Your task
Rewrite the data, starting with the line that contains "genus: Ceanothus" and going on through the line that contains "common name: Forest bead-string", so that "scientific name" is replaced with "species" and all else remains unchanged.

[Data items]
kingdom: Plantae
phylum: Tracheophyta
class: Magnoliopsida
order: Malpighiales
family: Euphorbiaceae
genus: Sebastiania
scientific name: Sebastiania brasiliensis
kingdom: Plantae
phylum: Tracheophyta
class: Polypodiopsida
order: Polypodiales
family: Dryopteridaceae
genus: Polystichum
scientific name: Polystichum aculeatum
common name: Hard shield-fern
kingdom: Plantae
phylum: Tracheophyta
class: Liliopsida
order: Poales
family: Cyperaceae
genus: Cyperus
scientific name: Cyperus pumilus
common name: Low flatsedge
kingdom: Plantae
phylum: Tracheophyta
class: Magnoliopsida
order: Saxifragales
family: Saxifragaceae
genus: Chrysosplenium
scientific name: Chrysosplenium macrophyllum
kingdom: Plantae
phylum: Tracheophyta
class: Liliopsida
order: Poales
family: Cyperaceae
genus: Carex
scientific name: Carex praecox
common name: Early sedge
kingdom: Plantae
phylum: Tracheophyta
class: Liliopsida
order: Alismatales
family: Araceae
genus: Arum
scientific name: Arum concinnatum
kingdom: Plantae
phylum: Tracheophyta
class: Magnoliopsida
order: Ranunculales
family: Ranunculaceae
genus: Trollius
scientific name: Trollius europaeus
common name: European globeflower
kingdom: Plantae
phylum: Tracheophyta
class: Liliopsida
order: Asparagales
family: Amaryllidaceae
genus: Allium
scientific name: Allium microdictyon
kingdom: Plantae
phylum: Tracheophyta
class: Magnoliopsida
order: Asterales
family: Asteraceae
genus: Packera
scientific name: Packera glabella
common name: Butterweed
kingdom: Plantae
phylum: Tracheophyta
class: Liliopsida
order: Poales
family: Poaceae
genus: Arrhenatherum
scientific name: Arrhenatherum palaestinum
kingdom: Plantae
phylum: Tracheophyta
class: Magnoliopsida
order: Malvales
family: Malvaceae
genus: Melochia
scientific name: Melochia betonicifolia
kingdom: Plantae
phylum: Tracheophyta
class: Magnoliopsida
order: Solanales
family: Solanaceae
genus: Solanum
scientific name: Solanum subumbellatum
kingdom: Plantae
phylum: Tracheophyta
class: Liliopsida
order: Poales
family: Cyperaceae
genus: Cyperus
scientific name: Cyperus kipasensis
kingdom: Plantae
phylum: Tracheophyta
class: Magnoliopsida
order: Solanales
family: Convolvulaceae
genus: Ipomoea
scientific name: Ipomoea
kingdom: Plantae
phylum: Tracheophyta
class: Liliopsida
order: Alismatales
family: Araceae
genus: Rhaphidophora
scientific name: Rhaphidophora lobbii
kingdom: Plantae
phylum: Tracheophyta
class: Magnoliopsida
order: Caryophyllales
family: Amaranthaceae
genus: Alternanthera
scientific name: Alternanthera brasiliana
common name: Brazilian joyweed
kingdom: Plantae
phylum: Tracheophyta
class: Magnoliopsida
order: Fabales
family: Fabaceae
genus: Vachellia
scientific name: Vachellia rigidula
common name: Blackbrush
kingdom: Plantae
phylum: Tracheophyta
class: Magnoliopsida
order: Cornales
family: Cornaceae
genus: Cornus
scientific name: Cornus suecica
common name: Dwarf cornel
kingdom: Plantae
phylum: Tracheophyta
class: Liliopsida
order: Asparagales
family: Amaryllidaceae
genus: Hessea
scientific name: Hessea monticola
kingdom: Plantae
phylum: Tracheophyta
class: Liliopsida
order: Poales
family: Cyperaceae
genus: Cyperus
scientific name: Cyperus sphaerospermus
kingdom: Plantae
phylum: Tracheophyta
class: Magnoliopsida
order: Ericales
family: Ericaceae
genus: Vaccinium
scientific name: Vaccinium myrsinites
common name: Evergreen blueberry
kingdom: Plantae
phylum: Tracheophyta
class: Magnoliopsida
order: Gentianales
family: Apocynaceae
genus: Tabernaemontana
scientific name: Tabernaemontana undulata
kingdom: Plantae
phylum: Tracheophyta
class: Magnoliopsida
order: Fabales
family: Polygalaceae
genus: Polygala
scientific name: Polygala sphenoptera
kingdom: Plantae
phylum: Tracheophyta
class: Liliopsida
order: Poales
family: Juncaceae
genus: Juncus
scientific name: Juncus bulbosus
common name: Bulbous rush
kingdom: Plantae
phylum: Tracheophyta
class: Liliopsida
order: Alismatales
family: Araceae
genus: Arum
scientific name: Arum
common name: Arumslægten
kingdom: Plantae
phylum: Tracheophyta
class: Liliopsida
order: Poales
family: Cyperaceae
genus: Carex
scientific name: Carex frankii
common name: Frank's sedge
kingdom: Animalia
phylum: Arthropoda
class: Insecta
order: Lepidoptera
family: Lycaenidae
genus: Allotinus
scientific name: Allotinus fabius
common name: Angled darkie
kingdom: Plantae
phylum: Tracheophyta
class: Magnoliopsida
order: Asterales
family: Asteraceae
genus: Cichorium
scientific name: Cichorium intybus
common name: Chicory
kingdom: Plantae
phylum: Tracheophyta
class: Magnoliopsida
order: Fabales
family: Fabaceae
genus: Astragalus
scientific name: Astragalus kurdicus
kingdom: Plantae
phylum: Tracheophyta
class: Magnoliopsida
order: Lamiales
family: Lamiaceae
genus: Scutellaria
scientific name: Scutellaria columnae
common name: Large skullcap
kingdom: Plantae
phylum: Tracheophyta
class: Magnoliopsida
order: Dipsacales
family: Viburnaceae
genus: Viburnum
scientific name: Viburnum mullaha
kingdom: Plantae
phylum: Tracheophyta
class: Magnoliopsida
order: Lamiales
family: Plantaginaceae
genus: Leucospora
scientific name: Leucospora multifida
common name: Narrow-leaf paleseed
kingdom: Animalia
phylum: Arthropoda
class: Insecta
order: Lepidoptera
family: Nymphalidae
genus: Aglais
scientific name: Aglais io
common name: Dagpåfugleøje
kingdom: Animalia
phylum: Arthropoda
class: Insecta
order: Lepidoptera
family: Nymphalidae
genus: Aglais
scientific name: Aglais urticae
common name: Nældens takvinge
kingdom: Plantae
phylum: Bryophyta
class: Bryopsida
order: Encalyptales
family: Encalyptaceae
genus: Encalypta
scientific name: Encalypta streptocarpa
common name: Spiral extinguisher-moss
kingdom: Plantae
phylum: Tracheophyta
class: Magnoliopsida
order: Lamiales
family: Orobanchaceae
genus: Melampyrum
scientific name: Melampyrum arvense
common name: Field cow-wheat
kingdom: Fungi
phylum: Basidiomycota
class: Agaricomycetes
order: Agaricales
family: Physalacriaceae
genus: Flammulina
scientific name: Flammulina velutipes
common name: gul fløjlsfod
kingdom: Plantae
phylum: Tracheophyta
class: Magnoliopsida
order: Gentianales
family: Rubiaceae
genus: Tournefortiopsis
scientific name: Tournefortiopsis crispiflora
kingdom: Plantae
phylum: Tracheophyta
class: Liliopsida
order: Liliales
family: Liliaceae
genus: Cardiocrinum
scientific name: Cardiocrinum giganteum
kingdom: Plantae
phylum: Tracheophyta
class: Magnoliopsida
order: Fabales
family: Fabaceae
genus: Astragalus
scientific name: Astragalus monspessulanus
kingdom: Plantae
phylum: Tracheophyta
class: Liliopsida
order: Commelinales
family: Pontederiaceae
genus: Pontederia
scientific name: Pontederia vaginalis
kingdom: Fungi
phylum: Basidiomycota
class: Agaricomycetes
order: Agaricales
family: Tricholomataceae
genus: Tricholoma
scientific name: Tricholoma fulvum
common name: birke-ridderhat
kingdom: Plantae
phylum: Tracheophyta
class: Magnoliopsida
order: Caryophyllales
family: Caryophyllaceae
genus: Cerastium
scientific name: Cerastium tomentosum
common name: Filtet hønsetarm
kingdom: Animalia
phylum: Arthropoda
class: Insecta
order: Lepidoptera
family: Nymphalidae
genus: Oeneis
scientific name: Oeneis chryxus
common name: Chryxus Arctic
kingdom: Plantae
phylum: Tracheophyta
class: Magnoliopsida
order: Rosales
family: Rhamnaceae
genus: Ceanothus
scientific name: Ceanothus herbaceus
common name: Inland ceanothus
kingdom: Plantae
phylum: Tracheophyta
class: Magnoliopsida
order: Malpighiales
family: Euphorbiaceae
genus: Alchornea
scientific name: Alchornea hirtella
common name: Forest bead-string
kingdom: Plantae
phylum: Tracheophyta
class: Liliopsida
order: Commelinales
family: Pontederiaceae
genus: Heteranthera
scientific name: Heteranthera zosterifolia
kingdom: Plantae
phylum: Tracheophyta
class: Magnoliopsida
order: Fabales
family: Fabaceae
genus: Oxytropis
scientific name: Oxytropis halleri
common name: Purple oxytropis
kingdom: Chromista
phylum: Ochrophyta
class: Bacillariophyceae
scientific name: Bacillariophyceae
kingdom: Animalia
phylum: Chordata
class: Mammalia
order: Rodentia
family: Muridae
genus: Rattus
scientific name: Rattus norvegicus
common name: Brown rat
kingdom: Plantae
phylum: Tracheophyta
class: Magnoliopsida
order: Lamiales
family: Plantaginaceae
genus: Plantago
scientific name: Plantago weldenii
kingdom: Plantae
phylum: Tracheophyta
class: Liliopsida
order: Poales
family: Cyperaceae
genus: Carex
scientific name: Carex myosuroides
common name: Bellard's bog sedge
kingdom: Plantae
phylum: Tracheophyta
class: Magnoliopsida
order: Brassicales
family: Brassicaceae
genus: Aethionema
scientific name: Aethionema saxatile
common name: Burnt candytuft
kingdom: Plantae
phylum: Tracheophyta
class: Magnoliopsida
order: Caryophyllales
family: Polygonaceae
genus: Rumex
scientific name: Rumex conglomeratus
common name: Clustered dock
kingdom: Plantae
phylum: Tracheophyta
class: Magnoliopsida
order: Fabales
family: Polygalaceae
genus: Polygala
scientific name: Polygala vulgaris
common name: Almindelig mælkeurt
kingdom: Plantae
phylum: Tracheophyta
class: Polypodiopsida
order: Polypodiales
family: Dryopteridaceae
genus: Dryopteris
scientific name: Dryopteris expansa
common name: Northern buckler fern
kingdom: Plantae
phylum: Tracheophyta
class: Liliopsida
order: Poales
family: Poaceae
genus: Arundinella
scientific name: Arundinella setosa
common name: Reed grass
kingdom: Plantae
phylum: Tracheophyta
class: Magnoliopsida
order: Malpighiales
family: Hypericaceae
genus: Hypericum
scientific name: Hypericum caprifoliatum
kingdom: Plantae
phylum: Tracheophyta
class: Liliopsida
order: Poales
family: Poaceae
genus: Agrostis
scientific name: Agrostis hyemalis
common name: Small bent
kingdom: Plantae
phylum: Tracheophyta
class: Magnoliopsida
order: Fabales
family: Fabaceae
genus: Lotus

Result of the exercise
genus: Ceanothus
species: Ceanothus herbaceus
common name: Inland ceanothus
kingdom: Plantae
phylum: Tracheophyta
class: Magnoliopsida
order: Malpighiales
family: Euphorbiaceae
genus: Alchornea
species: Alchornea hirtella
common name: Forest bead-string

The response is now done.